Kualoa/Lā‘ie—The upper-northeast shore is one of O‘ahu’s most sacred places, an early Hawaiian landing spot where kings dipped their sails, cliffs hold ancient burial sites, and ghosts still march in the night. Sheer cliffs stab the reef-fringed seacoast, while old fish ponds are tucked along the two-lane coast road that winds past empty gold-sand beaches around beautiful Kahana Bay. Thousands “explore” the South Pacific at the Polynesian Cultural Center in Lā‘ie, a Mormon settlement with a temple and university.

The North Shore

For locals, O‘ahu is often divided into “town” and “country”—town being urban Honolulu, and country referring to the North Shore. This coast yields expansive, beautiful beaches for swimming and snorkeling in the summer and world-class waves for surfing in the winter. Laid-back Hale‘iwa is the social hub of the North Shore, with its casual restaurants, surf shops, and clothing boutiques. Vacation rentals are the most common accommodations, but there’s also the first-class Turtle Bay Resort. Be forewarned: It’s a long trip—nearly an hour’s drive—to Honolulu and Waikīkī, and even longer during the surf season, when tourists and wave-seekers can jam up the roads.

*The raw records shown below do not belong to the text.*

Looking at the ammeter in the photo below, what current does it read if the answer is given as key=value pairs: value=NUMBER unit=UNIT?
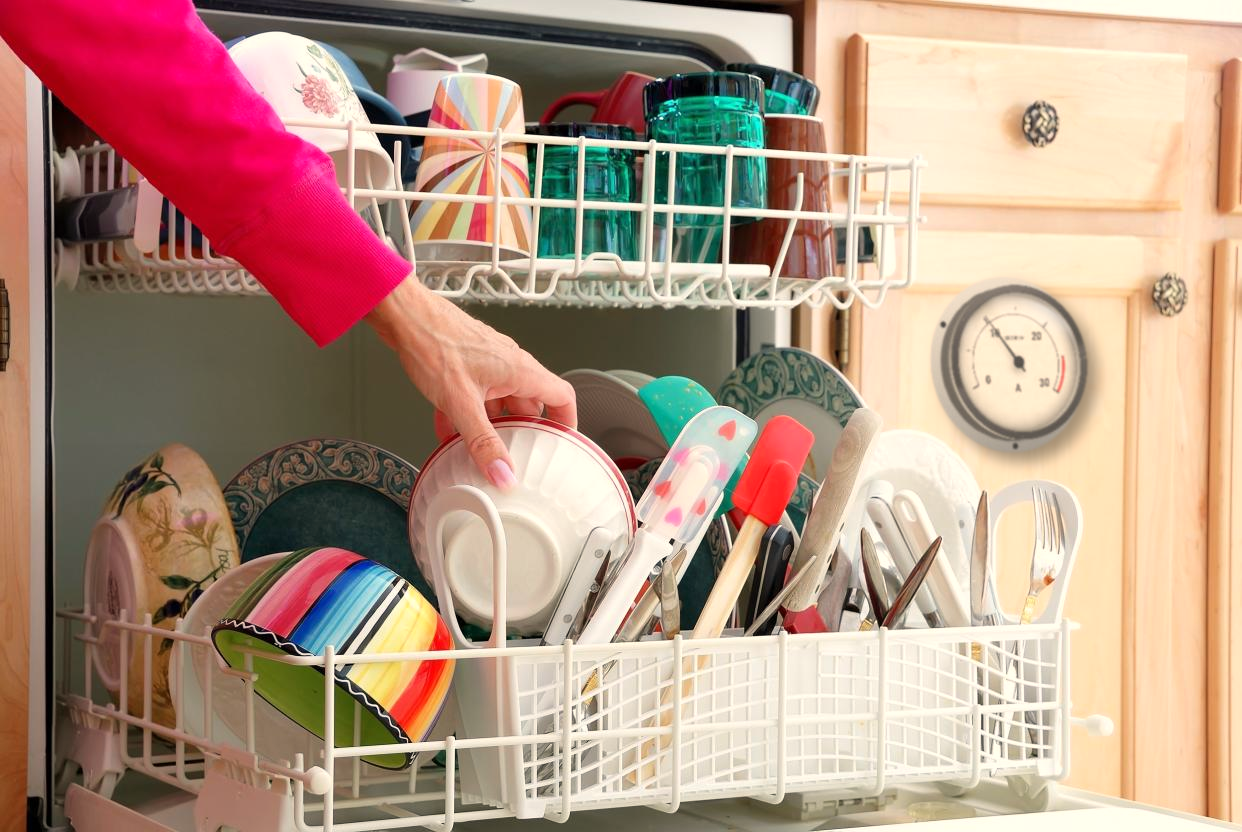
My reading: value=10 unit=A
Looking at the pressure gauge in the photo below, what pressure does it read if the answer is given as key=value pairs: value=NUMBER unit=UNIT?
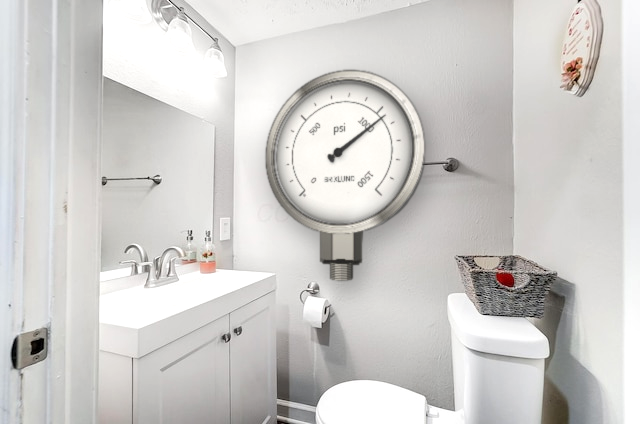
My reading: value=1050 unit=psi
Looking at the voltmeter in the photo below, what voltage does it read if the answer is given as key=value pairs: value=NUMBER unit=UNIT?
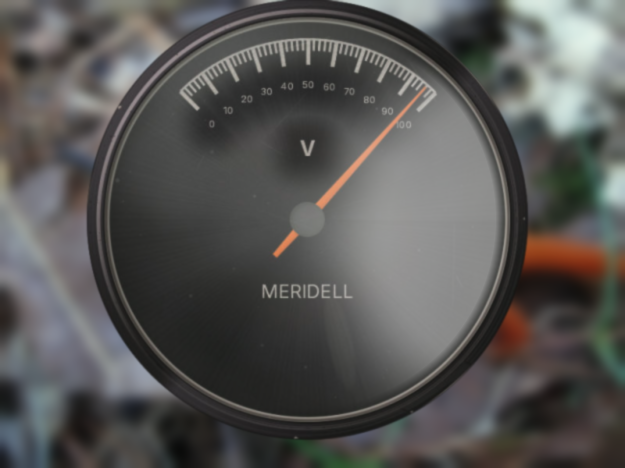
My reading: value=96 unit=V
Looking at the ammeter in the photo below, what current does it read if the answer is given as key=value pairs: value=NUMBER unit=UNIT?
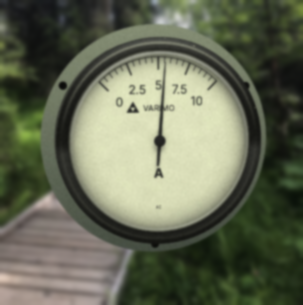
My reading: value=5.5 unit=A
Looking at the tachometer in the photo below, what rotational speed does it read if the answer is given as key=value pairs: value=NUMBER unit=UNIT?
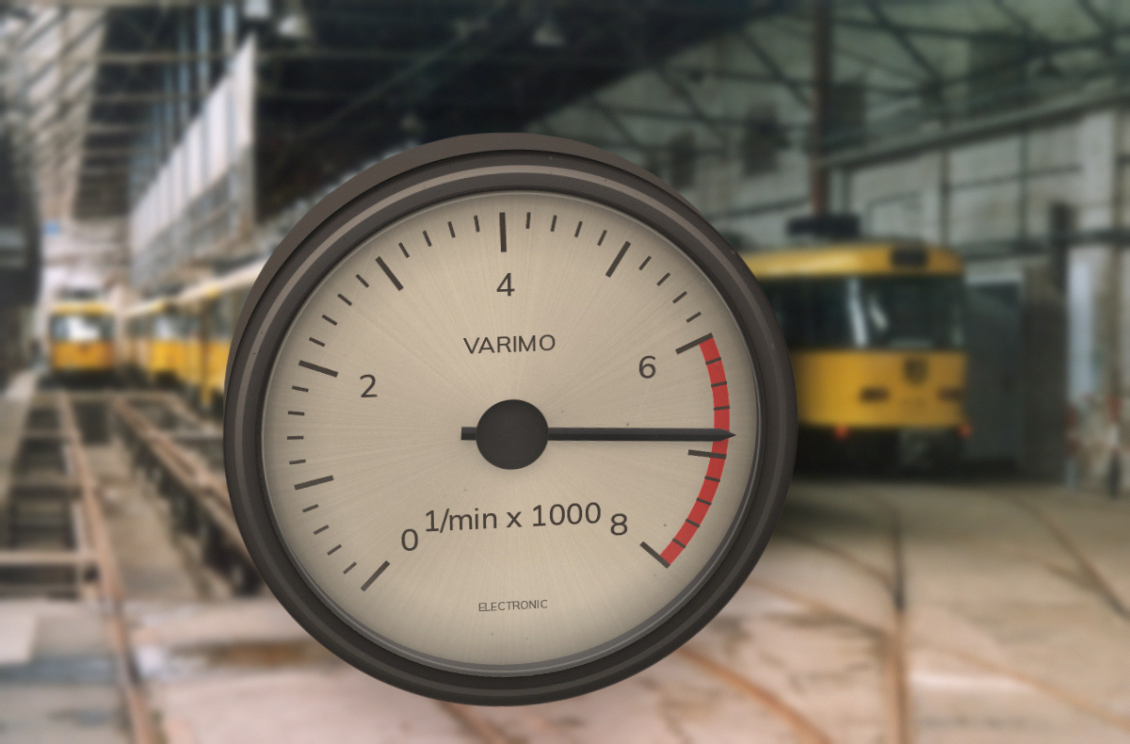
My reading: value=6800 unit=rpm
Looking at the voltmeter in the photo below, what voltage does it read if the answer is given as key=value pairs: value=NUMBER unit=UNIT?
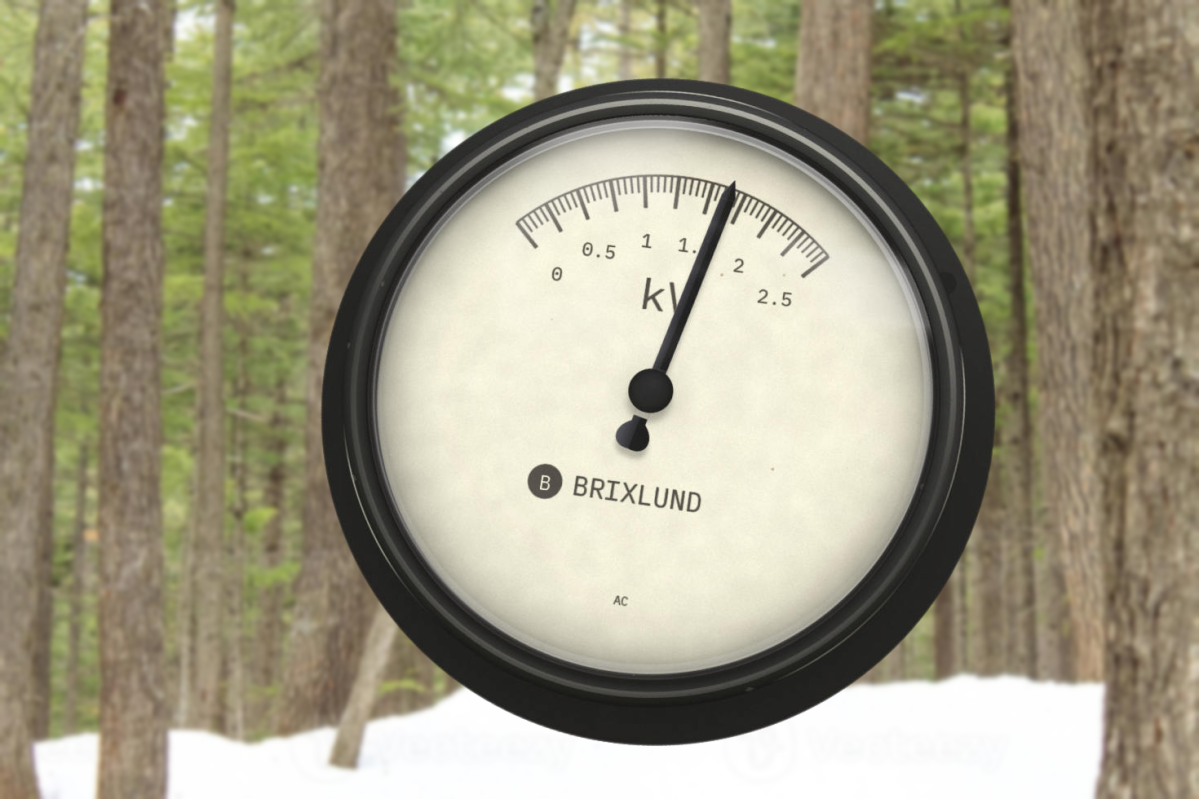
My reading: value=1.65 unit=kV
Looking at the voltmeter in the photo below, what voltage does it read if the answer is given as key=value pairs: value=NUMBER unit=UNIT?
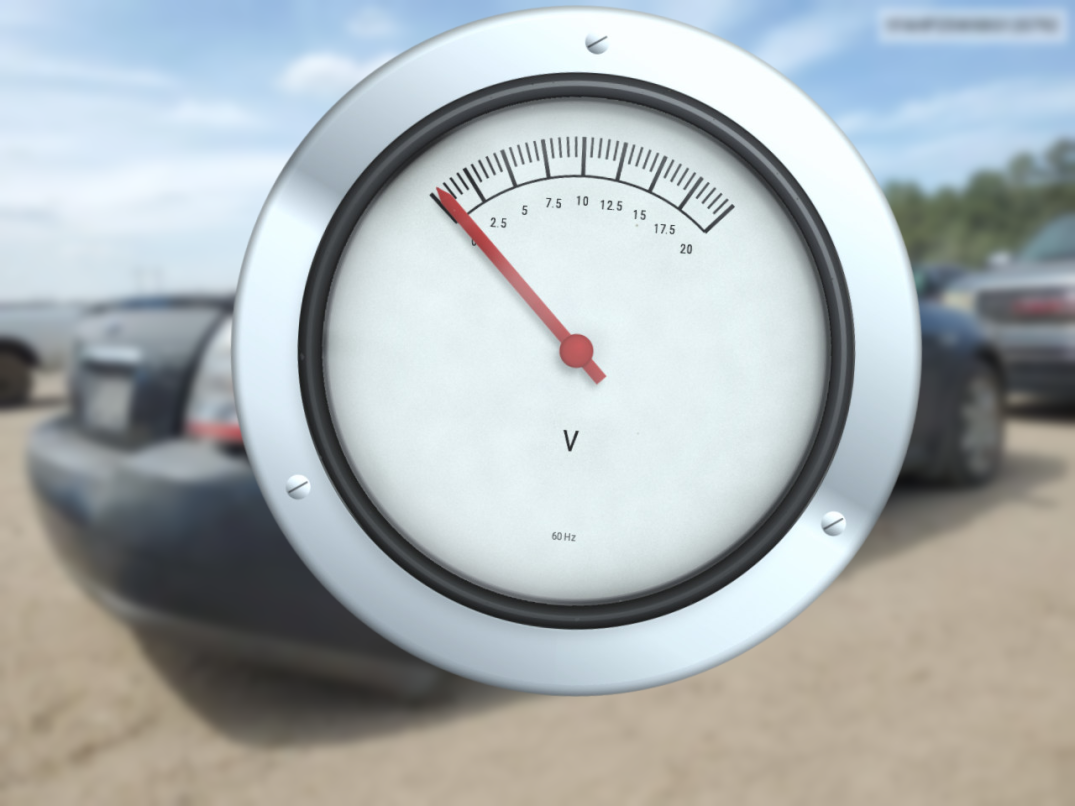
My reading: value=0.5 unit=V
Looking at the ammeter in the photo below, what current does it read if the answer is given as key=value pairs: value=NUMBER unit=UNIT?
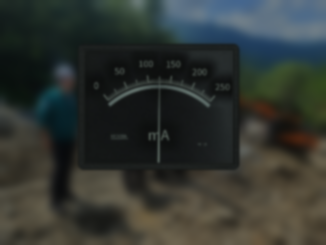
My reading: value=125 unit=mA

Central O‘ahu: The ‘Ewa Plain

Flanked by the Koʻolau and Wai‘anae mountain ranges, the hot, sunbaked ʻEwa Plain runs up and down the center of O‘ahu. Once covered with sandalwood forests (hacked down for the China trade) and later the sugarcane and pineapple backbone of Hawai‘i, ʻEwa today sports a new crop: suburban houses stretching to the sea. But let your eye wander west to the Wai‘anae Range and Mount Kaʻala, at 4,020 feet the highest summit on O‘ahu; up there in the misty rainforest, native birds thrive in the hummocky bog. In 1914, the U.S. Army pitched a tent camp on the plain; author James Jones would later call Schofield Barracks “the most beautiful army post in the world.” Hollywood filmed Jones’s From Here to Eternity here.

Leeward O‘ahu: The Wai‘anae Coast

The west coast of O‘ahu is a hot and dry place of dramatic beauty: white-sand beaches bordering the deep-blue ocean, steep verdant green cliffs, and miles of Mother Nature’s wildness. Tourist services are concentrated in Ko Olina Resort, which has a Disney hotel and a brand-new Four Seasons, pricey resort restaurants, golf course, marina, and wedding chapel, should you want to get hitched. This side of O‘ahu less visited—though that could change as Ko Olina lures visitors from Waikīkī—except by surfers bound for Mākaha Beach and those coming to see needle-nose Ka‘ena Point (the island’s westernmost outpost), which has a coastal wilderness park.

Note: This information was accurate when it was published, but can change without notice. Please be sure to confirm all rates and details directly with the companies in question before planning your trip.